_About this exercise_. Please make an exact transcription of the records, keeping the pictures out of it.

_Given records_.

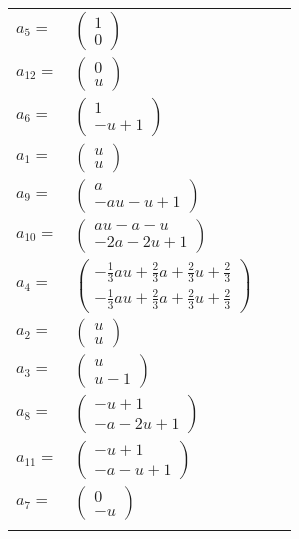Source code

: \documentclass[1p]{elsarticle_modified}
\theoremstyle{definition}
\begin{document}
\begin{tabular}{m{7pt} m{180pt} m{7pt} m{180pt} }
\flushright $a_{5}=$&$\begin{pmatrix}1\\0\end{pmatrix}$ \\
\flushright $a_{12}=$&$\begin{pmatrix}0\\u\end{pmatrix}$ \\
\flushright $a_{6}=$&$\begin{pmatrix}1\\- u+1\end{pmatrix}$ \\
\flushright $a_{1}=$&$\begin{pmatrix}u\\u\end{pmatrix}$ \\
\flushright $a_{9}=$&$\begin{pmatrix}a\\- a u- u+1\end{pmatrix}$ \\
\flushright $a_{10}=$&$\begin{pmatrix}a u- a- u\\-2 a-2 u+1\end{pmatrix}$ \\
\flushright $a_{4}=$&$\begin{pmatrix}-\frac{1}{3} a u+\frac{2}{3} a+\frac{2}{3} u+\frac{2}{3}\\-\frac{1}{3} a u+\frac{2}{3} a+\frac{2}{3} u+\frac{2}{3}\end{pmatrix}$ \\
\flushright $a_{2}=$&$\begin{pmatrix}u\\u\end{pmatrix}$ \\
\flushright $a_{3}=$&$\begin{pmatrix}u\\u-1\end{pmatrix}$ \\
\flushright $a_{8}=$&$\begin{pmatrix}- u+1\\- a-2 u+1\end{pmatrix}$ \\
\flushright $a_{11}=$&$\begin{pmatrix}- u+1\\- a- u+1\end{pmatrix}$ \\
\flushright $a_{7}=$&$\begin{pmatrix}0\\- u\end{pmatrix}$\\&\end{tabular}
\end{document}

_Response for this exercise_.
Source code

: \documentclass[1p]{elsarticle_modified}
\theoremstyle{definition}
\begin{document}
\begin{tabular}{m{7pt} m{180pt} m{7pt} m{180pt} }
\flushright $a_{5}=$&$\begin{pmatrix}1\\0\end{pmatrix}$ \\
\flushright $a_{12}=$&$\begin{pmatrix}0\\u\end{pmatrix}$ \\
\flushright $a_{6}=$&$\begin{pmatrix}1\\- u+1\end{pmatrix}$ \\
\flushright $a_{1}=$&$\begin{pmatrix}u\\u\end{pmatrix}$ \\
\flushright $a_{9}=$&$\begin{pmatrix}a\\- a u- u+1\end{pmatrix}$ \\
\flushright $a_{10}=$&$\begin{pmatrix}a u- a- u\\-2 a-2 u+1\end{pmatrix}$ \\
\flushright $a_{4}=$&$\begin{pmatrix}-\frac{1}{3} a u+\frac{2}{3} a+\frac{2}{3} u+\frac{2}{3}\\-\frac{1}{3} a u+\frac{2}{3} a+\frac{2}{3} u+\frac{2}{3}\end{pmatrix}$ \\
\flushright $a_{2}=$&$\begin{pmatrix}u\\u\end{pmatrix}$ \\
\flushright $a_{3}=$&$\begin{pmatrix}u\\u-1\end{pmatrix}$ \\
\flushright $a_{8}=$&$\begin{pmatrix}- u+1\\- a-2 u+1\end{pmatrix}$ \\
\flushright $a_{11}=$&$\begin{pmatrix}- u+1\\- a- u+1\end{pmatrix}$ \\
\flushright $a_{7}=$&$\begin{pmatrix}0\\- u\end{pmatrix}$\\&\end{tabular}
\end{document}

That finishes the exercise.